TRY IT ▸ Every entry in this listing should be written out exactly.

EXERCISE DATA ▸

···

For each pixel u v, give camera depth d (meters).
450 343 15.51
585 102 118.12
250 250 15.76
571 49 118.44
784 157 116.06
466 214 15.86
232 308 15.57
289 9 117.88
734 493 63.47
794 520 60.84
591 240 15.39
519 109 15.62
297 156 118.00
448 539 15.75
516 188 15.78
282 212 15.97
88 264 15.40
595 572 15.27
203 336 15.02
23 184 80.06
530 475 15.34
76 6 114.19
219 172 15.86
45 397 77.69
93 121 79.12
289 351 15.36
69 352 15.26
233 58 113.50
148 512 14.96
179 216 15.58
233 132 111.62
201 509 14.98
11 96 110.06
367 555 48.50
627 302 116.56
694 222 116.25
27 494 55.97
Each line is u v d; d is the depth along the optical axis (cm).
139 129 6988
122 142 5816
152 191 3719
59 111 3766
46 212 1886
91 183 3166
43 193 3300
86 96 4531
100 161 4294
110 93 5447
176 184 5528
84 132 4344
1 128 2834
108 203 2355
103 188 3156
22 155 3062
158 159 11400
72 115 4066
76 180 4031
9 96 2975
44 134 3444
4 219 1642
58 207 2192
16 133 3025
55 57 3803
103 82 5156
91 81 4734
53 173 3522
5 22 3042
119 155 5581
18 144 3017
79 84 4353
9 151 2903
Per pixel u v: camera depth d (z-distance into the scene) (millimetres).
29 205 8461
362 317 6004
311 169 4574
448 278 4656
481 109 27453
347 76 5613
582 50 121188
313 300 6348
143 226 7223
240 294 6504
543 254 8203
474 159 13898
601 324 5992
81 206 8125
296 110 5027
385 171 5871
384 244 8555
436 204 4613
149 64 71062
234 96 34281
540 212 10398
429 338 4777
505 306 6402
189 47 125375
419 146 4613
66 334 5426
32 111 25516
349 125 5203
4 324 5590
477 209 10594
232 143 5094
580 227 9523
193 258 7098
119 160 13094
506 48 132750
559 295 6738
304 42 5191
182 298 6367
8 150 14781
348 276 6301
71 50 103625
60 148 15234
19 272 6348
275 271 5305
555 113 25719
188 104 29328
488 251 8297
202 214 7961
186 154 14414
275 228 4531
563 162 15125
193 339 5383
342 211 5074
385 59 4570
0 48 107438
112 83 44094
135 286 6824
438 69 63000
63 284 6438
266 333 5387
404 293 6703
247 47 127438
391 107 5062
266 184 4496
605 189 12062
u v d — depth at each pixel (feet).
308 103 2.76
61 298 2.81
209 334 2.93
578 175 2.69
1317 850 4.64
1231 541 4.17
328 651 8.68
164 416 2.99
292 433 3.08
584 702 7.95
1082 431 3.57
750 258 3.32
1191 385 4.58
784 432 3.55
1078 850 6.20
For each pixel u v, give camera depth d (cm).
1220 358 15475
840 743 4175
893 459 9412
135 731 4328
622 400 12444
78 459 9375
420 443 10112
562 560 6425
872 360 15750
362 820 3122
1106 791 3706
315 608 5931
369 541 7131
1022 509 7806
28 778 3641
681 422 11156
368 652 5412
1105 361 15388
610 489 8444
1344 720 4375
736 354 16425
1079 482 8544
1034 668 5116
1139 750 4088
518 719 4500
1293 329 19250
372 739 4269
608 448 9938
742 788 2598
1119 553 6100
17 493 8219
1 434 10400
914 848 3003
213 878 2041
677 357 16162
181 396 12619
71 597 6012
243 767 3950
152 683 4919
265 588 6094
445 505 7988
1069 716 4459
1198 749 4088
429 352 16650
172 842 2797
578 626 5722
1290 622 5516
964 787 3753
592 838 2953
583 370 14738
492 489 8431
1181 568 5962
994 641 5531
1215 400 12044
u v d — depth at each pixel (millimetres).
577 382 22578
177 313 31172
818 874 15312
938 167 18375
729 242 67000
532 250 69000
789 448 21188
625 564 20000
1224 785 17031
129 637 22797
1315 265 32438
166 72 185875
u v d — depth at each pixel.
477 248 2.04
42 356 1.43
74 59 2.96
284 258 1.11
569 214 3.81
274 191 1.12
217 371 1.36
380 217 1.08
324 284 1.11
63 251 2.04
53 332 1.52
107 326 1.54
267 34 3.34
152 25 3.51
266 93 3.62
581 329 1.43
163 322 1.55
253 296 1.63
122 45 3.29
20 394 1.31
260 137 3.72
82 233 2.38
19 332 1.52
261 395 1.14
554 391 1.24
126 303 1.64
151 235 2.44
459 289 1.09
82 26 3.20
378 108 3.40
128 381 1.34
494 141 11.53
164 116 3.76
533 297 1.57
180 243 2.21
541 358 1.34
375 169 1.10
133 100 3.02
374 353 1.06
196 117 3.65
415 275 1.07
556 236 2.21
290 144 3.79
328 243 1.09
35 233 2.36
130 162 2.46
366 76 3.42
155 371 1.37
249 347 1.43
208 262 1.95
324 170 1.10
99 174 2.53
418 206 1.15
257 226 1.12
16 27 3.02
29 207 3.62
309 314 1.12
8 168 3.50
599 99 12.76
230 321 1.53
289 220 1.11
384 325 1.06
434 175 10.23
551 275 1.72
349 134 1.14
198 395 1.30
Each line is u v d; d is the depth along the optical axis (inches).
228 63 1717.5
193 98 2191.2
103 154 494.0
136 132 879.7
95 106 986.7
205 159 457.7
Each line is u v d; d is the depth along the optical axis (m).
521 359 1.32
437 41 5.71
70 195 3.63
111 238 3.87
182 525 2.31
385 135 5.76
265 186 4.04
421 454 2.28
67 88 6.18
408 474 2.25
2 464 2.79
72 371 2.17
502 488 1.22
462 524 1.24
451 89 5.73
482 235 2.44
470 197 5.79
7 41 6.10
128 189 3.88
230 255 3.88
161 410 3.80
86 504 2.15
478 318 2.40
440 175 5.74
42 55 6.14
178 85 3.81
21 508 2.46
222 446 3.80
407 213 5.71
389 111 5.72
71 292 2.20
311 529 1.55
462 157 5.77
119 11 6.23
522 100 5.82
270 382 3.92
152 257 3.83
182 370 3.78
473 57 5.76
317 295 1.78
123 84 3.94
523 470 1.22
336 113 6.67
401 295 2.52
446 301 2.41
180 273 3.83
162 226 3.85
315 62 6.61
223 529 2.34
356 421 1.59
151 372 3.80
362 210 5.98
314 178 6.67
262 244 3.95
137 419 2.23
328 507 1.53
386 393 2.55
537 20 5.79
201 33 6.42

···

TASK OUTPUT ▸
For each pixel u v, give camera depth d (meters).
450 343 15.51
585 102 118.12
250 250 15.76
571 49 118.44
784 157 116.06
466 214 15.86
232 308 15.57
289 9 117.88
734 493 63.47
794 520 60.84
591 240 15.39
519 109 15.62
297 156 118.00
448 539 15.75
516 188 15.78
282 212 15.97
88 264 15.40
595 572 15.27
203 336 15.02
23 184 80.06
530 475 15.34
76 6 114.19
219 172 15.86
45 397 77.69
93 121 79.12
289 351 15.36
69 352 15.26
233 58 113.50
148 512 14.96
179 216 15.58
233 132 111.62
201 509 14.98
11 96 110.06
367 555 48.50
627 302 116.56
694 222 116.25
27 494 55.97
Each line is u v d; d is the depth along the optical axis (cm).
139 129 6988
122 142 5816
152 191 3719
59 111 3766
46 212 1886
91 183 3166
43 193 3300
86 96 4531
100 161 4294
110 93 5447
176 184 5528
84 132 4344
1 128 2834
108 203 2355
103 188 3156
22 155 3062
158 159 11400
72 115 4066
76 180 4031
9 96 2975
44 134 3444
4 219 1642
58 207 2192
16 133 3025
55 57 3803
103 82 5156
91 81 4734
53 173 3522
5 22 3042
119 155 5581
18 144 3017
79 84 4353
9 151 2903
Per pixel u v: camera depth d (z-distance into the scene) (millimetres).
29 205 8461
362 317 6004
311 169 4574
448 278 4656
481 109 27453
347 76 5613
582 50 121188
313 300 6348
143 226 7223
240 294 6504
543 254 8203
474 159 13898
601 324 5992
81 206 8125
296 110 5027
385 171 5871
384 244 8555
436 204 4613
149 64 71062
234 96 34281
540 212 10398
429 338 4777
505 306 6402
189 47 125375
419 146 4613
66 334 5426
32 111 25516
349 125 5203
4 324 5590
477 209 10594
232 143 5094
580 227 9523
193 258 7098
119 160 13094
506 48 132750
559 295 6738
304 42 5191
182 298 6367
8 150 14781
348 276 6301
71 50 103625
60 148 15234
19 272 6348
275 271 5305
555 113 25719
188 104 29328
488 251 8297
202 214 7961
186 154 14414
275 228 4531
563 162 15125
193 339 5383
342 211 5074
385 59 4570
0 48 107438
112 83 44094
135 286 6824
438 69 63000
63 284 6438
266 333 5387
404 293 6703
247 47 127438
391 107 5062
266 184 4496
605 189 12062
u v d — depth at each pixel (feet).
308 103 2.76
61 298 2.81
209 334 2.93
578 175 2.69
1317 850 4.64
1231 541 4.17
328 651 8.68
164 416 2.99
292 433 3.08
584 702 7.95
1082 431 3.57
750 258 3.32
1191 385 4.58
784 432 3.55
1078 850 6.20
For each pixel u v, give camera depth d (cm).
1220 358 15475
840 743 4175
893 459 9412
135 731 4328
622 400 12444
78 459 9375
420 443 10112
562 560 6425
872 360 15750
362 820 3122
1106 791 3706
315 608 5931
369 541 7131
1022 509 7806
28 778 3641
681 422 11156
368 652 5412
1105 361 15388
610 489 8444
1344 720 4375
736 354 16425
1079 482 8544
1034 668 5116
1139 750 4088
518 719 4500
1293 329 19250
372 739 4269
608 448 9938
742 788 2598
1119 553 6100
17 493 8219
1 434 10400
914 848 3003
213 878 2041
677 357 16162
181 396 12619
71 597 6012
243 767 3950
152 683 4919
265 588 6094
445 505 7988
1069 716 4459
1198 749 4088
429 352 16650
172 842 2797
578 626 5722
1290 622 5516
964 787 3753
592 838 2953
583 370 14738
492 489 8431
1181 568 5962
994 641 5531
1215 400 12044
u v d — depth at each pixel (millimetres).
577 382 22578
177 313 31172
818 874 15312
938 167 18375
729 242 67000
532 250 69000
789 448 21188
625 564 20000
1224 785 17031
129 637 22797
1315 265 32438
166 72 185875
u v d — depth at each pixel.
477 248 2.04
42 356 1.43
74 59 2.96
284 258 1.11
569 214 3.81
274 191 1.12
217 371 1.36
380 217 1.08
324 284 1.11
63 251 2.04
53 332 1.52
107 326 1.54
267 34 3.34
152 25 3.51
266 93 3.62
581 329 1.43
163 322 1.55
253 296 1.63
122 45 3.29
20 394 1.31
260 137 3.72
82 233 2.38
19 332 1.52
261 395 1.14
554 391 1.24
126 303 1.64
151 235 2.44
459 289 1.09
82 26 3.20
378 108 3.40
128 381 1.34
494 141 11.53
164 116 3.76
533 297 1.57
180 243 2.21
541 358 1.34
375 169 1.10
133 100 3.02
374 353 1.06
196 117 3.65
415 275 1.07
556 236 2.21
290 144 3.79
328 243 1.09
35 233 2.36
130 162 2.46
366 76 3.42
155 371 1.37
249 347 1.43
208 262 1.95
324 170 1.10
99 174 2.53
418 206 1.15
257 226 1.12
16 27 3.02
29 207 3.62
309 314 1.12
8 168 3.50
599 99 12.76
230 321 1.53
289 220 1.11
384 325 1.06
434 175 10.23
551 275 1.72
349 134 1.14
198 395 1.30
Each line is u v d; d is the depth along the optical axis (inches).
228 63 1717.5
193 98 2191.2
103 154 494.0
136 132 879.7
95 106 986.7
205 159 457.7
Each line is u v d; d is the depth along the optical axis (m).
521 359 1.32
437 41 5.71
70 195 3.63
111 238 3.87
182 525 2.31
385 135 5.76
265 186 4.04
421 454 2.28
67 88 6.18
408 474 2.25
2 464 2.79
72 371 2.17
502 488 1.22
462 524 1.24
451 89 5.73
482 235 2.44
470 197 5.79
7 41 6.10
128 189 3.88
230 255 3.88
161 410 3.80
86 504 2.15
478 318 2.40
440 175 5.74
42 55 6.14
178 85 3.81
21 508 2.46
222 446 3.80
407 213 5.71
389 111 5.72
71 292 2.20
311 529 1.55
462 157 5.77
119 11 6.23
522 100 5.82
270 382 3.92
152 257 3.83
182 370 3.78
473 57 5.76
317 295 1.78
123 84 3.94
523 470 1.22
336 113 6.67
401 295 2.52
446 301 2.41
180 273 3.83
162 226 3.85
315 62 6.61
223 529 2.34
356 421 1.59
151 372 3.80
362 210 5.98
314 178 6.67
262 244 3.95
137 419 2.23
328 507 1.53
386 393 2.55
537 20 5.79
201 33 6.42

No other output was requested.